◆ THE TASK:
Output every line of the items below as a JSON list of strings, one string per line, with blank lines skipped. Leave the pictures out of the answer.

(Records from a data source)
────

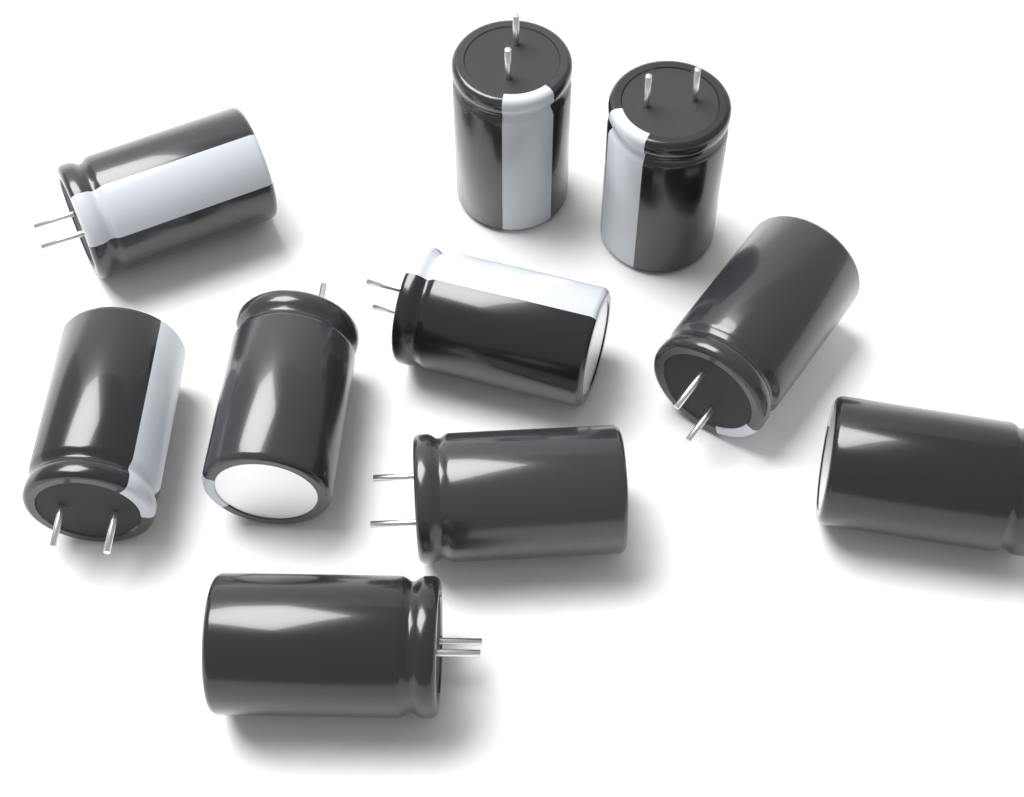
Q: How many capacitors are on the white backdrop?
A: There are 10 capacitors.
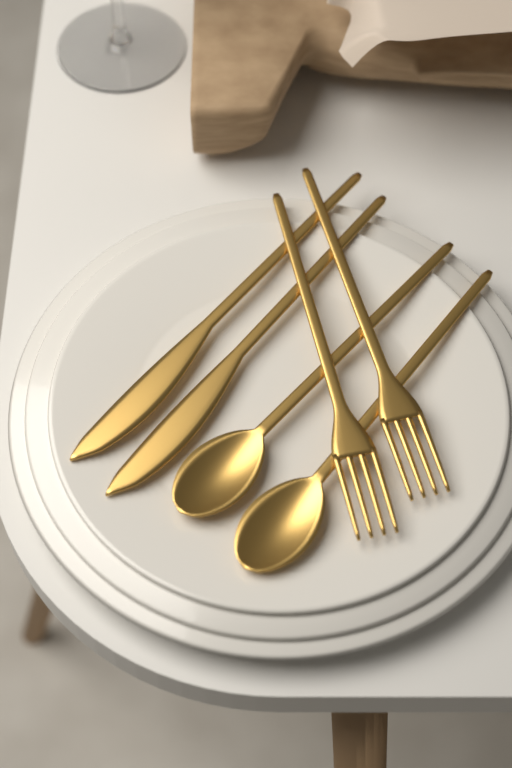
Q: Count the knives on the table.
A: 2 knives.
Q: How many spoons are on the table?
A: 2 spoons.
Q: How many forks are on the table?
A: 2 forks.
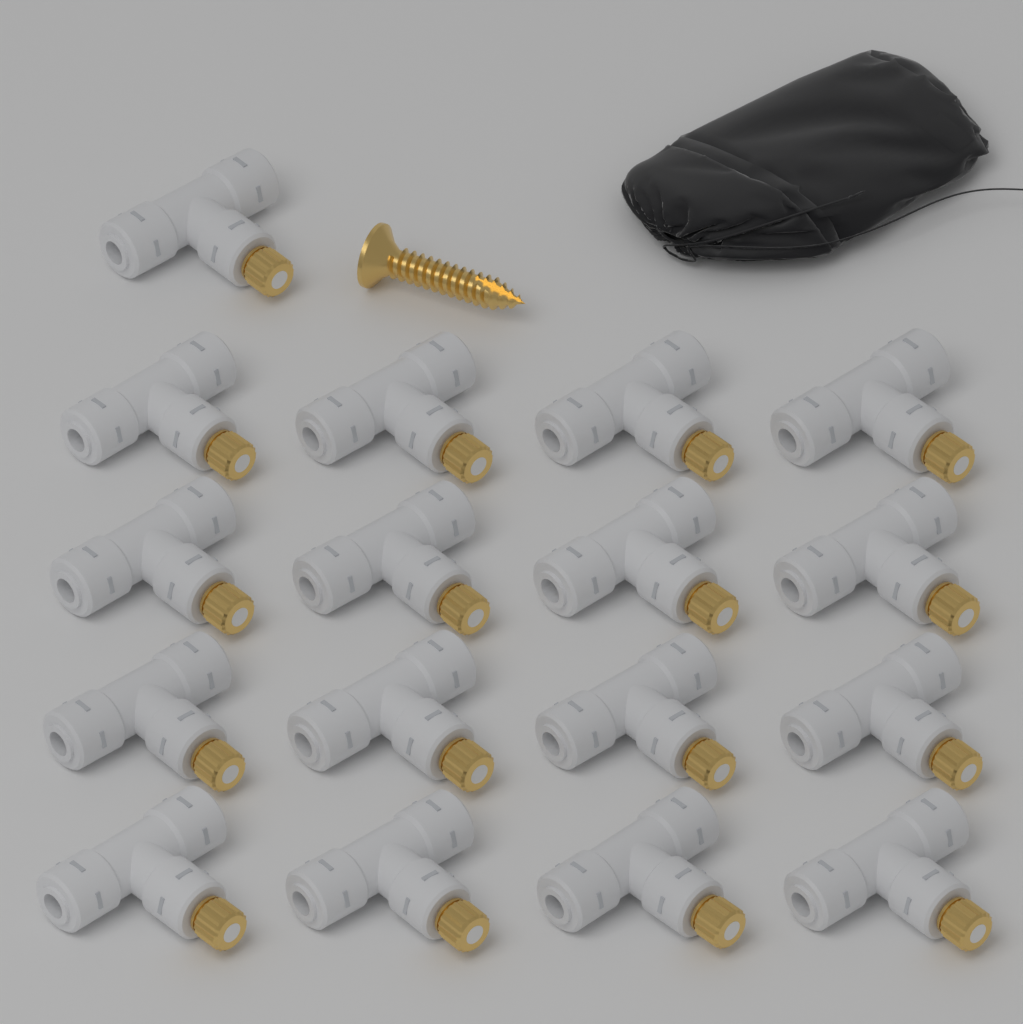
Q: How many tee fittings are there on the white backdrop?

────

◆ COMPLETED TASK:
[
  "Q: How many capacitors are on the white backdrop?",
  "A: There are 10 capacitors.",
  "Q: Count the knives on the table.",
  "A: 2 knives.",
  "Q: How many spoons are on the table?",
  "A: 2 spoons.",
  "Q: How many forks are on the table?",
  "A: 2 forks.",
  "Q: How many tee fittings are there on the white backdrop?"
]